图1 SNHG1在肺癌中存在高表达且与患者总生存期呈负相关

注：A：3个GEO数据集分析显示，SNHG1在肿瘤组织中的表达均高于正常组织，差异均有统计学意义，P<0.001；B：3个GEO数据集分析显示，SNHG1的表达与患者的总生存期呈负相关

2.2 过表达SNHG1促进NSCLC细胞迁移、侵袭及EMT

采用 qRT-PCR方法对SNHG1的过表达效率进行了验证,结果显示A549细胞及SPC-A1细胞均发生了明显的过表达，细胞划痕结果显示，划痕愈合率A549过表达组为(73.67±6.50)%，对照组为(43.00±5.56)%，P=0.003；SPC-A1过表组为(63.67±5.51)%对照组为(43.31±6.96)%，P=0.012；transwell迁移实验结果显示，迁移细胞数A549过表达组为61.67±5.68，对照组为37.33±8.02，P=0.012；SPC-A1过表组为71.33±5.13对照组为43.33±7.02，P=0.005。划痕及迁移实验均表明，SNHG1明显促进了NSCLC细胞迁移；transwell侵袭实验表明，SNHG1明显提高了NSCLC细胞的侵袭能力(A549细胞侵袭数量为过表达组为46.00±7.50，对照组为29.00±5.65；P=0.035；SPC-A1过表组为75.00±8.00对照组为44.61±8.50，P=0.011)。利用蛋白质印迹法检测过表达SNHG1及对照组NSCLC细胞的上皮及间质标志物，结果表明，与空载组相比，过表达SNHG1的细胞上皮标志蛋白E-钙黏蛋白(E-cadherin)表达明显减少，而间质标志蛋白N-钙黏蛋白(N-cadherin)及波形蛋白(vimentin)明显增加，提示过表达SNHG1后肿瘤细胞发生了明显的EMT(图2)。

所给资料:

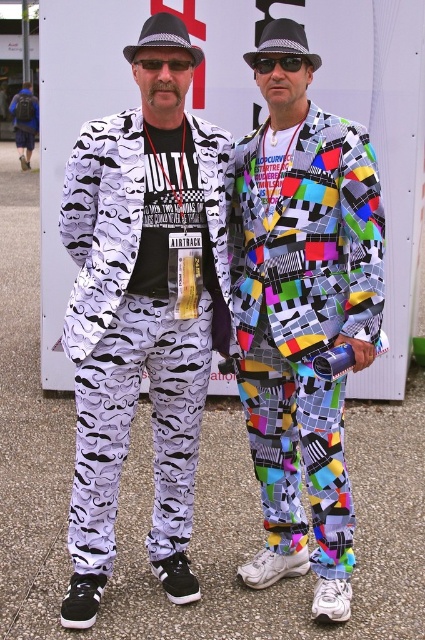
Question: Which of the following is the closest to the observer?

Choices:
 (A) white mustache-patterned suit at left
 (B) multicolored patchwork suit at center
 (C) black plastic sunglasses at center

Answer: (C)

Question: Does multicolored patchwork suit at center come in front of white mustache-patterned suit at left?

Choices:
 (A) no
 (B) yes

Answer: (B)

Question: Which point is farther to the camera?

Choices:
 (A) (218, 188)
 (B) (255, 566)

Answer: (B)

Question: Is multicolored patchwork suit at center below white mustache-patterned suit at left?

Choices:
 (A) yes
 (B) no

Answer: (B)

Question: Which object is closer to the camera taking this photo?

Choices:
 (A) multicolored patchwork suit at center
 (B) black plastic sunglasses at center

Answer: (B)

Question: Is multicolored patchwork suit at center above black plastic sunglasses at center?

Choices:
 (A) no
 (B) yes

Answer: (A)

任务简述:
逐字照录有关SNHG1的正文中从“图1 SNHG1在肺癌中存在高表达且与患者总生存期呈负相关”起、到“发生了明显的EMT(图2)。”为止（含这几个字）的内容。 列表是另附的独立材料，不属于正文。

问题解答:
图1 SNHG1在肺癌中存在高表达且与患者总生存期呈负相关

注：A：3个GEO数据集分析显示，SNHG1在肿瘤组织中的表达均高于正常组织，差异均有统计学意义，P<0.001；B：3个GEO数据集分析显示，SNHG1的表达与患者的总生存期呈负相关

2.2 过表达SNHG1促进NSCLC细胞迁移、侵袭及EMT

采用 qRT-PCR方法对SNHG1的过表达效率进行了验证,结果显示A549细胞及SPC-A1细胞均发生了明显的过表达，细胞划痕结果显示，划痕愈合率A549过表达组为(73.67±6.50)%，对照组为(43.00±5.56)%，P=0.003；SPC-A1过表组为(63.67±5.51)%对照组为(43.31±6.96)%，P=0.012；transwell迁移实验结果显示，迁移细胞数A549过表达组为61.67±5.68，对照组为37.33±8.02，P=0.012；SPC-A1过表组为71.33±5.13对照组为43.33±7.02，P=0.005。划痕及迁移实验均表明，SNHG1明显促进了NSCLC细胞迁移；transwell侵袭实验表明，SNHG1明显提高了NSCLC细胞的侵袭能力(A549细胞侵袭数量为过表达组为46.00±7.50，对照组为29.00±5.65；P=0.035；SPC-A1过表组为75.00±8.00对照组为44.61±8.50，P=0.011)。利用蛋白质印迹法检测过表达SNHG1及对照组NSCLC细胞的上皮及间质标志物，结果表明，与空载组相比，过表达SNHG1的细胞上皮标志蛋白E-钙黏蛋白(E-cadherin)表达明显减少，而间质标志蛋白N-钙黏蛋白(N-cadherin)及波形蛋白(vimentin)明显增加，提示过表达SNHG1后肿瘤细胞发生了明显的EMT(图2)。